Supplied material:
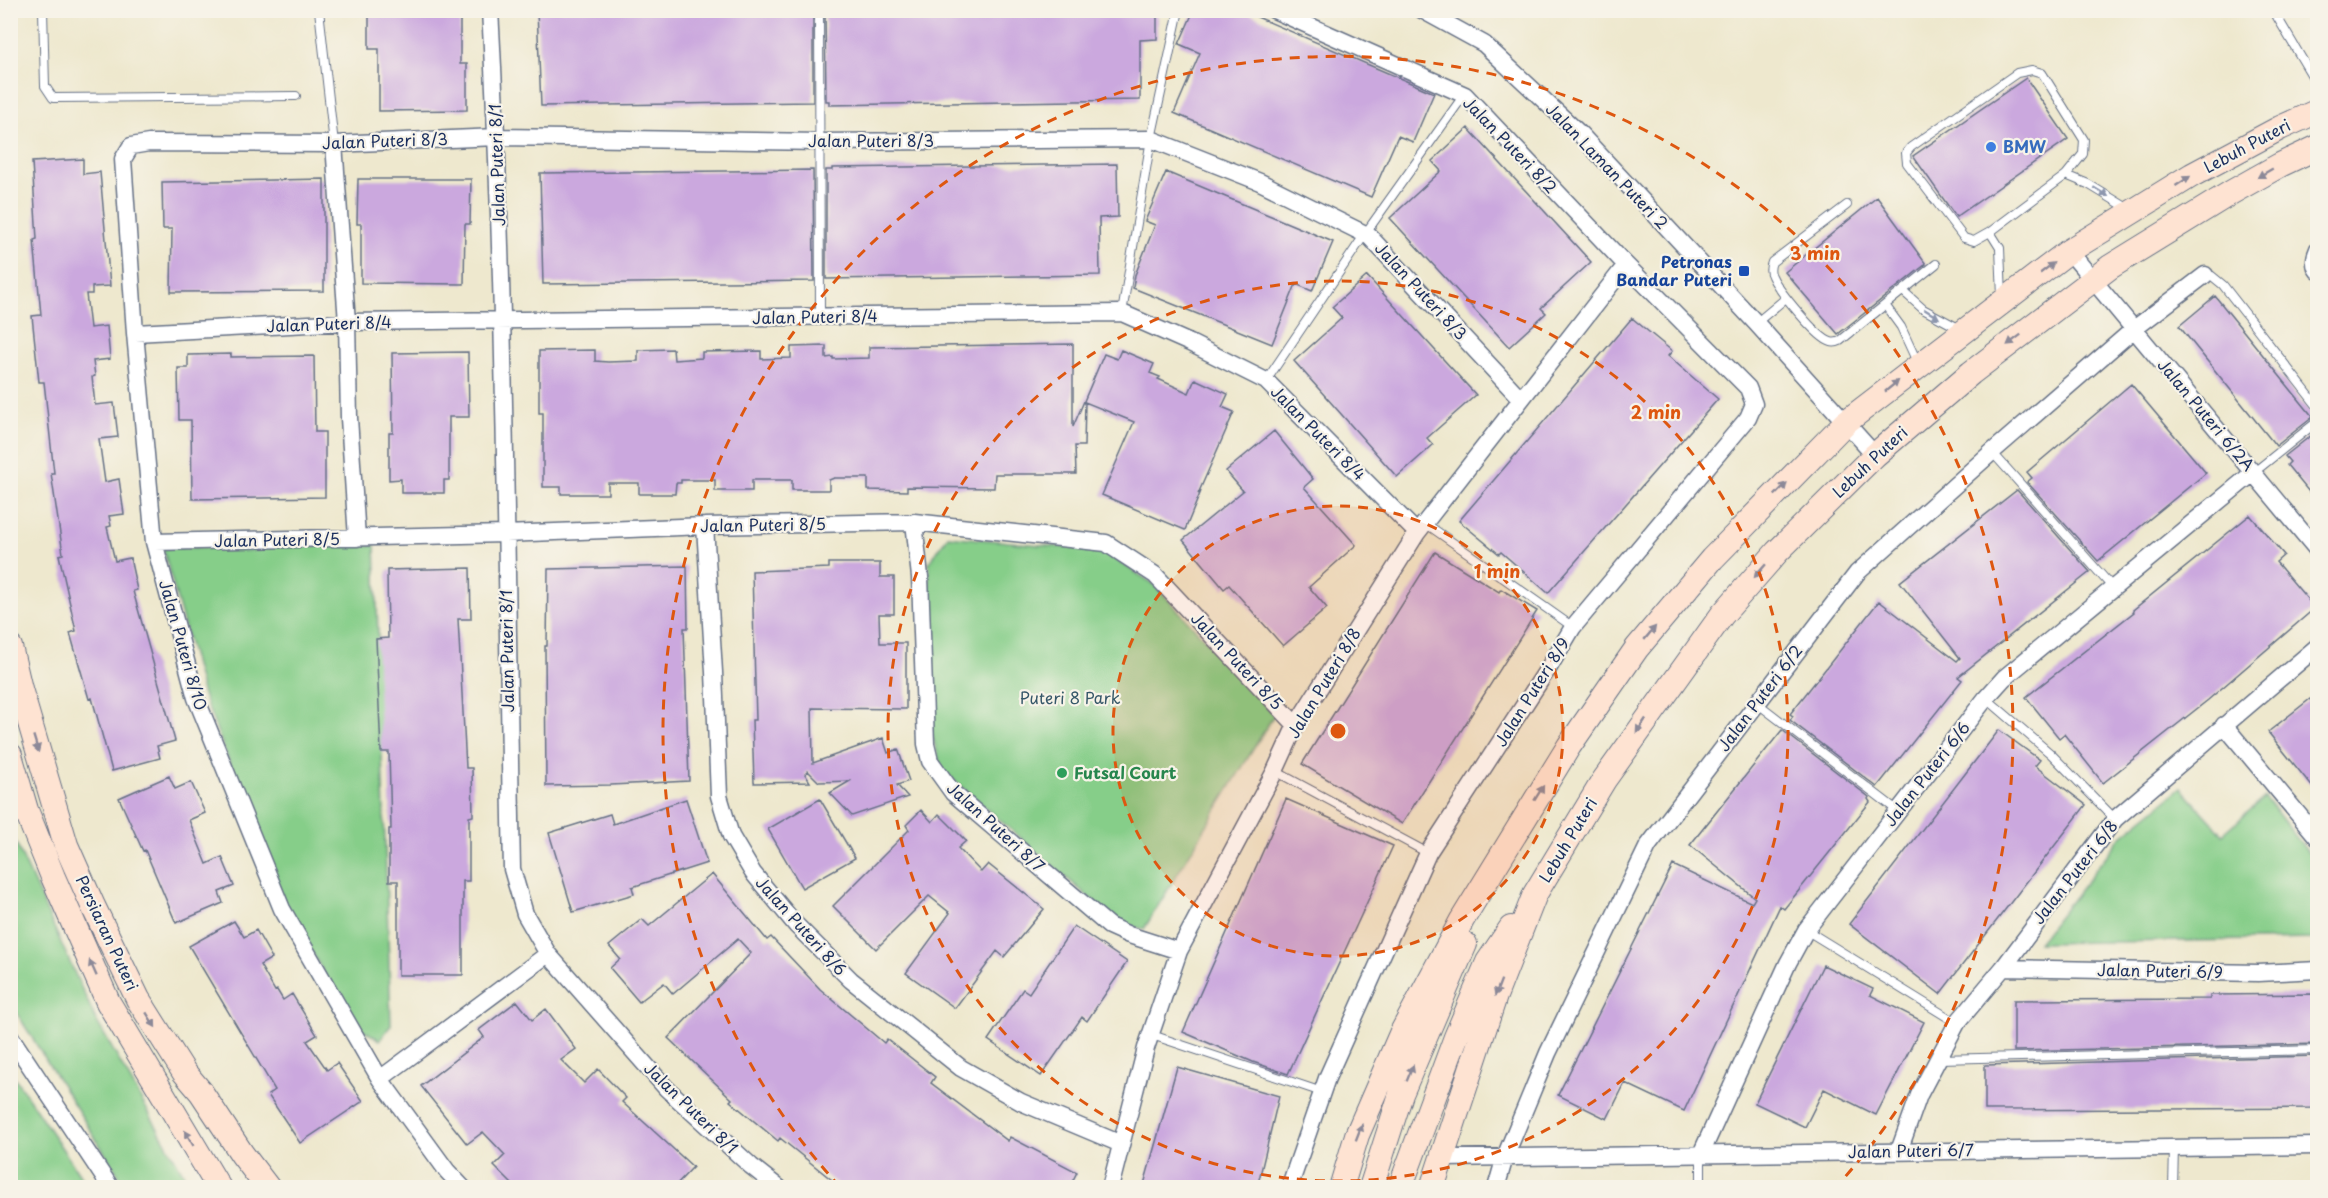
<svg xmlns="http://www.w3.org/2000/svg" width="2328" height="1198" viewBox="0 0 2328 1198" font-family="'Playpen Sans',sans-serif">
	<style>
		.green { fill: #86ce89; stroke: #507e74; stroke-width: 1.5 }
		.building { fill: #cba8de }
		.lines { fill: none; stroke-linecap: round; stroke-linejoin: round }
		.service-casing { stroke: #657085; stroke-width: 10 }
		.minor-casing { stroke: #657085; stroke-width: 19 }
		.secondary-casing { stroke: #657085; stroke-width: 26 }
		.service { stroke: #fff; stroke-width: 8 }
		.minor { stroke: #fff; stroke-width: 16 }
		.secondary { stroke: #fee3d2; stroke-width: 24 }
		.oneway { fill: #8c8998 }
		.oneway2 { fill: #8d97ae }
		.ring { fill: none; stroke: #de5710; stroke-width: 3; stroke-dasharray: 10 8 }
		.shop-dot { fill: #3f7fe0; stroke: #f7f3e8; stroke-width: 2 }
		.transit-dot { fill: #1a4fb4; stroke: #f7f3e8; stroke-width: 2 }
		.leisure-dot { fill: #2e9e5b; stroke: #f7f3e8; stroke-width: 2 }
		.labels { text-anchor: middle; stroke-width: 4.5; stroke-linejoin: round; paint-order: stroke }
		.street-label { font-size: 16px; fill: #1b2f5e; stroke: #f7f3e8 }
		.shop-label { font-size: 16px; font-weight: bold; fill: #366cbe; stroke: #f7f3e8; text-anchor: start }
		.transit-label { font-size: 16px; font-weight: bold; fill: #164399; stroke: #f7f3e8; text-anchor: end }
		.park-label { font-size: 16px; fill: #365769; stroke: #f7f3e8 }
		.leisure-label { font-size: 16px; font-weight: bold; fill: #27864d; stroke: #f7f3e8; text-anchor: start }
		.centre { fill: #de5710; stroke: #f7f3e8; stroke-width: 3 }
		.ring-label { font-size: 18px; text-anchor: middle; font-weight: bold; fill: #de5710; stroke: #f7f3e8; stroke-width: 4.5; stroke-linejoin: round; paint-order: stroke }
	</style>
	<rect width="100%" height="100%" fill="#f7f3e8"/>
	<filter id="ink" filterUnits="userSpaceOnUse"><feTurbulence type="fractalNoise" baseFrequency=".0167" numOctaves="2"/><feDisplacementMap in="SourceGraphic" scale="12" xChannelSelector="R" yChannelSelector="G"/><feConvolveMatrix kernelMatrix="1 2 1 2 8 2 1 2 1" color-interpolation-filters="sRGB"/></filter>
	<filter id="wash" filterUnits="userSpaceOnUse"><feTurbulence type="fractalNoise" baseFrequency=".008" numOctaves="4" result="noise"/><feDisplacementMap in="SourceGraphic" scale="24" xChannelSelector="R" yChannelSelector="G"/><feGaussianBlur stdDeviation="1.35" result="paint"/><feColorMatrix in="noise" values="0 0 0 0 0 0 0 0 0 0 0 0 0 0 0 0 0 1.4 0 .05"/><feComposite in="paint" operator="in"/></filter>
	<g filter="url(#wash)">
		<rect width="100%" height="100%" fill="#eee8ce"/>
		<path class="green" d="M948,536l154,15 52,33 120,131 -130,214 -23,-4 -179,-155 -10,-35 -3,-172z
			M375,545l16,480 -11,15 -27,-16 -68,-119 -82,-210 -40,-147z
			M2181,788l42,46 42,-37 52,67v75l-279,4 83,-106z
			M10,830l86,190 95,167h-65l-115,-183z
			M11,1072l77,115h-77z"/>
		<g id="blocks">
			<path class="building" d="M369,10h91v54h7v46l-88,1v-62h-10z
				M537,10h276v92l-272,4z
				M825,10h332v29l-17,1v60l-311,5v-4h-3z
				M1194,10h47l193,83 -21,49 -15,-6 -27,61 -197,-84 26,-60 -21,-9z
				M2026,78l42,61 -112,78 -43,-61z
				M1468,128l123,134 -50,46 5,5 -37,34 -119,-129 51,-47 -9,-10z
				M83,159v15l17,-2 10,114 -18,1v7h-6l4,34 17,-2 3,33 -17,2 2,15 -3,1 3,28 19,-2 4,34 -19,2 6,43 14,-3 5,35 -15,2 2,10 -4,1 8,34 15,-3 7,32 -4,1 42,150 -18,5 3,12 -48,13 -20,-73 -3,1 -19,-66 6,-2 -17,-76 4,-1 -12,-81h3l-10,-91h-5l-7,-66 9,-1 -7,-75 3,-1 -5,-77z
				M1117,164l1,53 -19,1 1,57 -274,4v-109h6v-2z
				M813,170l1,111 -271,3 -3,-111z
				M1166,172l167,70 -21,49 -16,-7 -24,60 -139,-56 2,-13 20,-50 -10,-4z
				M324,179v112l-153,1 1,-63h-9l-1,-47z
				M358,179h113l-1,45h-5l-1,60 -103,-1v-59h-4z
				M1877,197l49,67 -88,70 -53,-62z
				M1367,276l109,119 -49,43 6,7 -36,32 -103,-116 48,-43 -10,-11z
				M2215,296l98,121 -37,29 -97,-120z
				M1632,318l40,33 -4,5 50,43 -170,194 -47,-41 -2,2 -40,-33z
				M1073,344v83l31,-73 13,5 4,-9 33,14 -4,9 10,4 -2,2 31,14 6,-14 33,15 -6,13 12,5 -36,82 3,-3 -16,39 -83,-35 32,-73 -49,-20 -1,44h-9l1,28h-81l-1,14 -87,-1v4l-39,-1v-12h-34l-5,2v10h-37v-10h-40v11h-37v-11h-34v3h-5l-1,11h-36v-11h-31v11h-47v-7h-18v-74h-4v-62l56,-1v11l13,1 30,-1v-11l35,-1 1,11 28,-2v-6l59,-1v8l30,-1v-11l35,-1v12l7,-1v2l36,-1v-11z
				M468,352l1,65h-20v63h-5v13h-43v-14l-12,1v-47h4l-1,-80z
				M231,354v3l83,-1 1,76h10v65l-133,2 -1,-79h-12l-1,-52h10v-13z
				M2131,384l75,89 -108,88 -71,-79 5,-4 -5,-6z
				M2318,430v73l-31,-38 3,-3 -5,-6z
				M1274,431l39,48 -9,8 52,58 -47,42 18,21 -44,38 -54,-61 -5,4 -41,-49 60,-49 -17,-20z
				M2017,490l73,82 -132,105 4,3 -85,107 -87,-67 3,-4 -3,-2 89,-113 78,60 3,-3 -60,-76z
				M2250,515l34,40 -8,7 39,46 -107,92 -105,83 -39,-49 -5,4 -33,-41 108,-85 -1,-2z
				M1435,552l64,40 2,-3 36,22 -135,213 -100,-60z
				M829,563h51v14h14v37h-15l1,29h26v66l-94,-1 1,55 70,-25 5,15 10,-4 11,32 -12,4 11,12 -56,19 -22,-23 20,-12 -31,1 -11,-11 -3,3 5,8 -56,1 -2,-63h4l-4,-149 77,-3z
				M687,566l1,62h-4l5,153 -78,4 -65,1 -1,-140h2l1,-77z
				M470,568l1,51h-13l8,149h6l1,48 -4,1v64h-6v94h-65v-94h-9v-52h2l-2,-77h-8l-5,-113 12,-1 -1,-68z
				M2310,699l8,9v86l-50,-62z
				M1782,730l87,67 -1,2 2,3 -86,107 -4,-3 -96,205 -59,-28 -18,36 -49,-24 115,-230 79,38 3,-5 -65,-53z
				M1999,730l41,30 -5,6 51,39 -146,189 -91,-70z
				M169,776l6,13 16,-7 14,31 -16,7 18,44 15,-7 12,29 -15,6 4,11 -47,20 -31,-73 -2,1 -24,-53z
				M686,799l21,64 -75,24 2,7 -61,18 -24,-79 61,-19 3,10z
				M820,799l35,59 -53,30 -34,-59z
				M1286,799l107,47 -105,228 -35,-12 -70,-30z
				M921,810l11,12 7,-8 27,27 -8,7 23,24 7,-8 56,45 -40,48 -7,-6 -42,57 -49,-35 44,-60 -21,-17 -53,53 -43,-43 76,-76 -3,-5z
				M712,874l55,66 4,-3 49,52 64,54 3,-4 48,38 -4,6 77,58 2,-4 67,35 -8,16h-227l-62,-50 -2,3 -48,-40 2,-2 -64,-61 83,-85 -13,-14 -65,55 -9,-11 -25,19 -29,-34 10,-9 -11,-13 33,-27 7,7z
				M234,921l10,16 12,-7 16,28 -12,7 15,26 2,-1 6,10 9,-6 25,41 -10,6 20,29 10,-7 26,38 -63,42 -32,-48 7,-5 -86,-144z
				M1074,926l53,36 -40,59 -5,-4 -41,59 -53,-36 35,-51 6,4z
				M1823,965l50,24 -3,6 54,27 -48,93 -52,-26 -19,38 -50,-24z
				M2318,994v50l-304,7v-51l196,-1v-4z
				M517,1001l15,19 14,-11 30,40 -15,11 23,23 14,-14 28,29 -4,4 71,65 -20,21h-157l-22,-22 11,-11 -22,-23 -16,12 -46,-58 63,-49 -5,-7z
				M2318,1056v52l-333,2v-45z
				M1177,1067l102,29 -22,92h-114z"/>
		</g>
	</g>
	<g filter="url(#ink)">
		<use href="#blocks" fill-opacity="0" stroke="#657085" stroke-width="1.5"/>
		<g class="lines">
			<g class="service-casing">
				<path id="service" d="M43,10l2,76 8,12 243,-2
					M319,10l15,134
					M819,10l1,307
					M2273,10l45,76
					M2032,70l10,3 42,67 -1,14 -17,21 -76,57 -16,9 -10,-3 -57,-75 -1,-10 5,-6 106,-74z
					M2066,175l22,9 41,25
					M1847,205l-75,57c-2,5 -3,9 0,14 6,14 45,62 59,66 3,1 7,0 9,-1l96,-77
					M1990,232l10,16 2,49
					M2205,275l7,1 11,9 95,122
					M1903,291l20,18 39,21
					M1885,305l16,22 17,37
					M1122,313l29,-174 28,-129
					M1756,323l30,-25
					M1266,381l99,-147 99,-139
					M1992,452l121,136
					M2253,473l65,-52
					M1425,523l148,104
					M2317,695h1
					M1986,698l65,56 64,65
					M1757,703l141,108
					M1275,771l153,82
					M1806,930l151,93
					M1152,1035l170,57
					M1939,1059l379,-9
					M1701,1154v34
					M2173,1188l1,-40"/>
			</g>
			<g class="minor-casing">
				<path id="minor" d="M490,10c16,286 16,573 22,859l13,45 23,40 118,134 85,78 28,22
					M1274,10l191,85 161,170 122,123 6,16 -6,14 -175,209 -22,37 -123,189 -101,225 -38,110
					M1422,10l62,34 96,90 176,189 119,132
					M334,144l13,178 2,96 8,120
					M2318,249c-3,6 -5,16 0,22
					M2069,251l249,300
					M135,333l212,-11 775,-9 68,30 76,38 151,152
					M914,522l6,55 6,167 4,17 23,32 156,133 20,9 50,16
					M705,526l9,146 5,124 12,40 22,37 43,52 55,55 110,88 60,34 100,42
					M154,542l351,-8 200,-8 209,-4 192,21 49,32 141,150
					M2224,725l94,113
					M2003,968l255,5 60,-3
					M10,1036l101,152
					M380,1079l168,-125
					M1899,1151l20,-56 38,-72 46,-55 112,-149 203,-173
					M1701,1154l87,-191 18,-33 180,-232 18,-20 249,-205
					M1442,1158l876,-12
					M463,1188l-16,-17 -67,-92 -98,-170 -86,-211 -42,-156 -19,-209 -12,-174 8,-13 18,-3 185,1 163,-7 323,5 331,-3 109,43 109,54 151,162
					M1110,1188l36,-140 33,-97 96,-180 21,-46 121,-192 209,-268
					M1496,1188l9,-31 43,-104 100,-207 209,-273 135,-121 142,-123 71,-54"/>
			</g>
			<g class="secondary-casing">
				<path id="secondary" d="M10,647l10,42 46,156 27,61 45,93 46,73 17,20 41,62 26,34
					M10,755l16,55 27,67 55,125 111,186
					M1341,1188l16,-53 44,-101 61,-114 107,-174 68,-98 75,-89 134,-137 223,-171 123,-76 88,-47 38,-17
					M1371,1188l30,-94 64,-150
					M1400,1188l56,-151 32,-75 23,-34
					M1432,1188l63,-192 40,-102 69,-114 118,-165 55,-63 98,-97 96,-82 139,-106 122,-75 48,-27 38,-18"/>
			</g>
			<use href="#service" class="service"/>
			<use href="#minor" class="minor"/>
			<use href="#secondary" class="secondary"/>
		</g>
		<defs><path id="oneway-solid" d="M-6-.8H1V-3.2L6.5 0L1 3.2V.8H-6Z" transform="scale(1.5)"/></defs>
		<g class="oneway">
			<use href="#oneway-solid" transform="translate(2265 173) rotate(150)"/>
			<use href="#oneway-solid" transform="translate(2183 181) rotate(-33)"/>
			<use href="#oneway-solid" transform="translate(2047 268) rotate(-38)"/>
			<use href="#oneway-solid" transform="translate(2014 340) rotate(143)"/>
			<use href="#oneway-solid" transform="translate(1892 386) rotate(-39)"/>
			<use href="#oneway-solid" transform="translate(1781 489) rotate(-46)"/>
			<use href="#oneway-solid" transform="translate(1760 571) rotate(131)"/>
			<use href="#oneway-solid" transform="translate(1650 633) rotate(-50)"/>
			<use href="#oneway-solid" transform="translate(1641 726) rotate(124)"/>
			<use href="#oneway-solid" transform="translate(36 744) rotate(73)"/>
			<use href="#oneway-solid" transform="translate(1539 793) rotate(-58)"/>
			<use href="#oneway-solid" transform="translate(93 968) rotate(-114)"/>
			<use href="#oneway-solid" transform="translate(1498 988) rotate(111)"/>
			<use href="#oneway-solid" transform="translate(151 1020) rotate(58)"/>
			<use href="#oneway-solid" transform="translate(1410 1073) rotate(-68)"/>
			<use href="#oneway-solid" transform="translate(1359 1132) rotate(-69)"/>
			<use href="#oneway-solid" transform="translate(189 1138) rotate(-120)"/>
		</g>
		<g class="oneway2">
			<use href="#oneway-solid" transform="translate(2101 192) rotate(31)"/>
			<use href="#oneway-solid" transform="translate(1932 314) rotate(32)"/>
		</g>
	</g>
	<circle cx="1338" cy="731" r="225" fill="#de5710" fill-opacity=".12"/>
	<g class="ring">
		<circle cx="1338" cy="731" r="225"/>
		<circle cx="1338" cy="731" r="450"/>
		<path d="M840 1187A675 675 0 1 1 1836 1187"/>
	</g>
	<circle class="shop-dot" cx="1991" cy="147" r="6"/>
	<rect class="transit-dot" x="1738" y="265" width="12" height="12" rx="3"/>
	<circle class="leisure-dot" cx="1062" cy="773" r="6"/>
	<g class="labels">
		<g class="street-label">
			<text transform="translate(385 141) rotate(-2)" y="6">Jalan Puteri 8/3</text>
			<text x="871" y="147">Jalan Puteri 8/3</text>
			<text transform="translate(1510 145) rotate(46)" y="6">Jalan Puteri 8/2</text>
			<text transform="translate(2247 146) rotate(-28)" y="6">Lebuh Puteri</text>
			<text transform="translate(497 165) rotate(-92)" y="6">Jalan Puteri 8/1</text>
			<text transform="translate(1607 166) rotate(46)" y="6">Jalan Laman Puteri 2</text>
			<text transform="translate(1421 291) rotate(47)" y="6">Jalan Puteri 8/3</text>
			<text transform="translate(815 317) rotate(-1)" y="6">Jalan Puteri 8/4</text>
			<text transform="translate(329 324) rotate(-2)" y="6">Jalan Puteri 8/4</text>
			<text transform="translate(2206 415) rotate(50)" y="6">Jalan Puteri 6/2A</text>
			<text transform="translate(1318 433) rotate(45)" y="6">Jalan Puteri 8/4</text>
			<text transform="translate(1870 462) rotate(-43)" y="6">Lebuh Puteri</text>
			<text transform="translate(763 525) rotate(-1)" y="6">Jalan Puteri 8/5</text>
			<text transform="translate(277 540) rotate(-1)" y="6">Jalan Puteri 8/5</text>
			<text transform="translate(183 645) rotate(74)" y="6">Jalan Puteri 8/10</text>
			<text transform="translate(507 651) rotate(-91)" y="6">Jalan Puteri 8/1</text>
			<text transform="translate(1237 661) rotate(47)" y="6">Jalan Puteri 8/5</text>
			<text transform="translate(1324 683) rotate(-59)" y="6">Jalan Puteri 8/8</text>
			<text transform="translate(1532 692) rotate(-58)" y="6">Jalan Puteri 8/9</text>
			<text transform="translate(1760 698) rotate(-53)" y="6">Jalan Puteri 6/2</text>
			<text transform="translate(1927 774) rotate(-52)" y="6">Jalan Puteri 6/6</text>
			<text transform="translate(996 827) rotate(42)" y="6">Jalan Puteri 8/7</text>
			<text transform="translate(1568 840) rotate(-59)" y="6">Lebuh Puteri</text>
			<text transform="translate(2075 872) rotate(-52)" y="6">Jalan Puteri 6/8</text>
			<text transform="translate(801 926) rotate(48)" y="6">Jalan Puteri 8/6</text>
			<text transform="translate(107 933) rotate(65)" y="6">Persiaran Puteri</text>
			<text transform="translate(2160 971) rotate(1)" y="6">Jalan Puteri 6/9</text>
			<text transform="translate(691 1108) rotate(44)" y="6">Jalan Puteri 8/1</text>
			<text transform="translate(1911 1151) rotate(-1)" y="6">Jalan Puteri 6/7</text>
		</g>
		<g class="shop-label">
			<text x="2003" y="153">BMW</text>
		</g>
		<g class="transit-label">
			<text x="1732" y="268">Petronas<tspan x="1732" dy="18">Bandar Puteri</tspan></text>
		</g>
		<g class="park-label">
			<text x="1070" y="704">Puteri 8 Park</text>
		</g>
		<g class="leisure-label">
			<text x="1074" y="779">Futsal Court</text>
		</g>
	</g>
	<circle cx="1338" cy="731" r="9" class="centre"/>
	<g class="ring-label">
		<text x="1815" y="260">3 min</text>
		<text x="1656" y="419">2 min</text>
		<text x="1497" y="578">1 min</text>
	</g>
	<rect width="2328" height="1198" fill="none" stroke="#f7f3e8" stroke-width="36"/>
</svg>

What the task requires:
Return each line of the preceding material in which "lines" can be found.

Solution to the problem:
		.lines { fill: none; stroke-linecap: round; stroke-linejoin: round }
		<g class="lines">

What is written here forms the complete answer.